Chief Executive Leung Chun-ying's second policy address was given the thumbs down from the Legislative Council last night when the traditional motion of thanks was rejected.
To pass, it needed to gain more than half of lawmakers' approval in both the functional and geographical constituencies. For the functional constituency, 24 voted yes, eight no and one abstained. For the geographical constituency, 15 voted yes, 18 no and none abstained.
The vote came at the end of the third day of debate on whether or not to issue a vote of thanks for the chief executive's policy blueprint.
The city's lawmakers have voted against thanking the chief executive for his policy address nine times since the handover, including last year.
This year's discussions have touched on topics including labour, education and political reform, with some of the most contentious debate on areas barely mentioned in Leung's speech.
The Beijing-loyalist camp was divided along pro-labour and pro-business lines over whether to make it easier for companies to import workers.
"The government should make itself clear … that it is impossible to supply cheap labour by imports," unionist Chan Yuen-han said. "There will be great repercussions if labourers lose their jobs [to foreigners]."
The Federation of Trade Unions lawmaker said the government should instead unlock the potential of an underused section of the workforce: women.
But Felix Chung Kwok-pan, of the business-friendly Liberal Party, said a labour shortage was growing worse. "A lot of industries are facing manpower shortages," said Chung, who represents the textiles and garments sector. "The problem is worsening as the labour sector will not agree to importing workers."
Leung's speech did not mention labour imports. The issue of constitutional development - to which Leung devoted only one paragraph - was also a point of contention in Legco.
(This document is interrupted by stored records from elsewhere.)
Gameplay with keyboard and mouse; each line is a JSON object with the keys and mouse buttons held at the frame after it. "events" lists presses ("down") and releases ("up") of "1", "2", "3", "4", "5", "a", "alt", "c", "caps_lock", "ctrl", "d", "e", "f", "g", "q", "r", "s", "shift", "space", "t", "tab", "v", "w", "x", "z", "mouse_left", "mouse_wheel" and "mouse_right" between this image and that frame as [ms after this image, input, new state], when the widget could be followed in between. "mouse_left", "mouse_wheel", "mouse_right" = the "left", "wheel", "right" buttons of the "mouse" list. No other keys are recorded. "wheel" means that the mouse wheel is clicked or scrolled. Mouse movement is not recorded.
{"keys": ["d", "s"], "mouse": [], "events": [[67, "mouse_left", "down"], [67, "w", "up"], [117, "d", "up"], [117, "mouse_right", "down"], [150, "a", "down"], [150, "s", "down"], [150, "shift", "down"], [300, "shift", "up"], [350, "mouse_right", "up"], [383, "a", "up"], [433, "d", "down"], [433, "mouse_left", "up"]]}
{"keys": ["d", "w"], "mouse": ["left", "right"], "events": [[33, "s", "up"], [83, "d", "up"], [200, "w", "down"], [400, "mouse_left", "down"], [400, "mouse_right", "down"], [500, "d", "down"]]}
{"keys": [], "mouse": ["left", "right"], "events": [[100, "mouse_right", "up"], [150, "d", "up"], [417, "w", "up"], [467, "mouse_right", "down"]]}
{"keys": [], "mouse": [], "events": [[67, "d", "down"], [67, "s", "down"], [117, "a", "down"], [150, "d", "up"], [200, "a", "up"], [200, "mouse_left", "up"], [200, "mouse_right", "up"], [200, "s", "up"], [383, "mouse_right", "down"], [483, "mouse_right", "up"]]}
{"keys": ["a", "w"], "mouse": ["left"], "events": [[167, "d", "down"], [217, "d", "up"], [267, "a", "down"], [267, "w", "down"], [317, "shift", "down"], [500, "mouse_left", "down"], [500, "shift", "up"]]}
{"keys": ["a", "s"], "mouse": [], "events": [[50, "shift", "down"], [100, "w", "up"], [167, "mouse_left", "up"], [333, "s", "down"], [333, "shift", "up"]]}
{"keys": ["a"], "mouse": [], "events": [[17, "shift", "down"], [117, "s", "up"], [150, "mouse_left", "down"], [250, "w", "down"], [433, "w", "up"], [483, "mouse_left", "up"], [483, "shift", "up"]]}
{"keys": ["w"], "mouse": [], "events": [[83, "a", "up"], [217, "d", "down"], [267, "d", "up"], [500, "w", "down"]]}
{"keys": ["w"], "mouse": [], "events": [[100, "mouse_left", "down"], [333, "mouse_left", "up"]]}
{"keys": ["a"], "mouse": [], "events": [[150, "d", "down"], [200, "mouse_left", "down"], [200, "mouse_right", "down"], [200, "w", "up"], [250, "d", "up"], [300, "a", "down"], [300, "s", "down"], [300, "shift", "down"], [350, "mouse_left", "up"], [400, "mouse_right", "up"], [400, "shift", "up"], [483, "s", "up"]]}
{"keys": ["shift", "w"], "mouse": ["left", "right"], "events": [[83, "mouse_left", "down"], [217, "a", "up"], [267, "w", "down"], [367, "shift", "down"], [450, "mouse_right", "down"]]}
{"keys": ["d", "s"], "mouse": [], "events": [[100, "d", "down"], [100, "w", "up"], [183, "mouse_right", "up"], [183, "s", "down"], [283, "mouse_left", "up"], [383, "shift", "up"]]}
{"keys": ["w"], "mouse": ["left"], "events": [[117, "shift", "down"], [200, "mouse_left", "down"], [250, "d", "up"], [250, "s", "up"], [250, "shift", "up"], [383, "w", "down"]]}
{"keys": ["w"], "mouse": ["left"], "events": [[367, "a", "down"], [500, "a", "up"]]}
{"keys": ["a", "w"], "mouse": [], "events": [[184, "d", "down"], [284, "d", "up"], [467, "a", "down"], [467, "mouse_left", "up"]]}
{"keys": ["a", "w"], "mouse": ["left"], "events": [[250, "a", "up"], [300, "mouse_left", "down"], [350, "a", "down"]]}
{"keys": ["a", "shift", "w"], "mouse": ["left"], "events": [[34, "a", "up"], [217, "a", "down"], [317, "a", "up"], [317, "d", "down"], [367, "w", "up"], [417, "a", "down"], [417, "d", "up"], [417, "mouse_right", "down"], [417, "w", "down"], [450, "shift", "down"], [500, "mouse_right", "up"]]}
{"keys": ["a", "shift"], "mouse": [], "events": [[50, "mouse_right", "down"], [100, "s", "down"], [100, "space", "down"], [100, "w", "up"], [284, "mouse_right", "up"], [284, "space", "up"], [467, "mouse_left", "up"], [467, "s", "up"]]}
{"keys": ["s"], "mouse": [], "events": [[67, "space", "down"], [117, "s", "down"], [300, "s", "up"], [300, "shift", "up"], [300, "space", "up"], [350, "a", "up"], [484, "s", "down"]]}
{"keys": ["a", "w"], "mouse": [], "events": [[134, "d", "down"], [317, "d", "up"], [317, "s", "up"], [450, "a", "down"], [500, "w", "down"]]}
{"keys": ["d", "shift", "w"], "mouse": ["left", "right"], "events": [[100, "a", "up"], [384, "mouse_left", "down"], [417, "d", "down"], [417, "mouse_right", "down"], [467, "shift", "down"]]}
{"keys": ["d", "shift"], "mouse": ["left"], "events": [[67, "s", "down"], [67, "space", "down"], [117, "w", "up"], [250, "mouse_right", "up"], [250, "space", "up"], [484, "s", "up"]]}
The government is conducting a five-month consultation on electoral reform ahead of the introduction of universal suffrage for the 2017 chief executive poll.
Liberal leader James Tien Pei-chun called on pan-democrats to support the government's eventual proposals even if they included a mechanism to screen out critics of Beijing.
"Hong Kong's constitutional system will remain unchanged if the electoral reform eventually fails to pass [Legco]," Tien said.
The Democratic Party's Albert Ho Chun-yan said pan-democrats could not accept screening of candidates.
"With screening I believe it is unlikely Legco will pass the proposal," Ho said.